The purpose of our study was to evaluate the clinical value of hybrid SPECT/CT for the assessment of patients with painful total knee arthroplasty (TKA).
Twenty-three painful knees in patients following primary TKA were assessed using Tc-99m-HDP-SPECT/CT. Rotational, sagittal and coronal position of the TKA was assessed on 3D-CT reconstructions. The level of the SPECT-tracer uptake (0-10) and its anatomical distribution was mapped using a validated localisation scheme. Univariate analysis (Wilcoxon-Mann-Whitney, Spearmean`s-rho test, p < 0.05) was performed to identify any correlations between component position, tracer uptake and diagnosis.
SPECT/CT imaging changed the suspected diagnosis and the proposed treatment in 19/23 (83%) knees. Progression of patellofemoral OA (n = 11), loosening of the tibial (n = 3) and loosening of the femoral component (n = 2) were identified as the leading causes of pain after TKA.
Patients with externally rotated tibial trays showed higher tracer uptake in the medial patellar facet (p = 0.049) and in the femur (p = 0.051). Patients with knee pain due to patellofemoral OA showed significantly higher tracer uptake in the patella than others (p < 0.001).
SPECT/CT was very helpful in establishing the diagnosis and guiding subsequent management in patients with painful knees after TKA, particularly in patients with patellofemoral problems and malpositioned or loose TKA.
Total knee arthroplasty (TKA) is the treatment of choice for patients with disabling primary osteoarthritis (OA) of the knee joint. Although TKA is a very successful surgical procedure in patients with OA and it generally leads to satisfactory long-term results, failure does occur in a considerable number of patients resulting in persistent or recurrent knee pain1-4. The most common causes are considered to be infection, loosening, instability, prosthetic malposition, arthrofibrosis and patellofemoral disorders1-4. Clinically it can be difficult to differentiate between causes which necessitate surgical treatment from those which could be treated non-surgically1-3. Hence, identifying the underlying cause of the pain is of paramount importance for guidance of optimal patient management. To date no optimal `single-stage` sensitive and specific diagnostic imaging modality, which integrates mechanical and metabolic data has been reported for this group of patients1-3,5,6.

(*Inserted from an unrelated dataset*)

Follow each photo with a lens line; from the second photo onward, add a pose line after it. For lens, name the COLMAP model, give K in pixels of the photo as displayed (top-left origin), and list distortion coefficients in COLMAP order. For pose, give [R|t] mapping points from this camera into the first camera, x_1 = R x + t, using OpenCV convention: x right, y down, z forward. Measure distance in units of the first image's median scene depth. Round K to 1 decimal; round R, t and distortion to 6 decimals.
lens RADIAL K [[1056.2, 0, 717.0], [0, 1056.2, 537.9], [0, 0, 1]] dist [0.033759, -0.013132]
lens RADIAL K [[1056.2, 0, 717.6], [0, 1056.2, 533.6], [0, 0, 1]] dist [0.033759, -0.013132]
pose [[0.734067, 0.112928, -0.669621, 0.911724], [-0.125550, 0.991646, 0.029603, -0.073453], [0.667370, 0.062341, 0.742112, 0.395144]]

Radiographs are considered to be the primary standard imaging technique in patients with knee pain after TKA1-3. However, these are only helpful in detecting gross prosthetic malposition, radiolucencies and fractures. Plain radiographs are less sensitive in detecting more common but subtle abnormalities such as early loosening or minor implant malposition1-3. Radiographs are also subject to measurement inaccuracy due to variability in reproducible patient positioning5-7.
Computer tomography (CT) has its value in identifying TKA malposition and may reveal the extent and size of periprosthetic lucencies not apparent on plain radiographs8,9. Although bone scans or single emission computerised tomography (SPECT) give important information on the osseous metabolism and joint homeostasis10,11 their clinical value is limited due to the poor accuracy in localising the increased tracer uptake12. Hybrid SPECT/CT which combines the strengths of SPECT and CT may be useful in patients with knee pain after TKA, particularly when other radiographic imaging provides insufficient, ambigous or non-specific information5,6.
The primary purpose of this study was to evaluate the clinical value of SPECT/CT in patients with knee pain after primary TKA. The hypothesis was that the use of SPECT/CT has a substantial clinical impact in terms of establishment of diagnosis and guidance of further management in these patients.
A total of 23 consecutive patients who have previously undergone primary TKA and complained about postoperative knee pain were prospectively collected and investigated. The patients were all recruited during a six month period at a university affiliated hospital specialised in knee surgery. Patients who had undergone a revision surgery previously were excluded. There were no other exclusion criteria.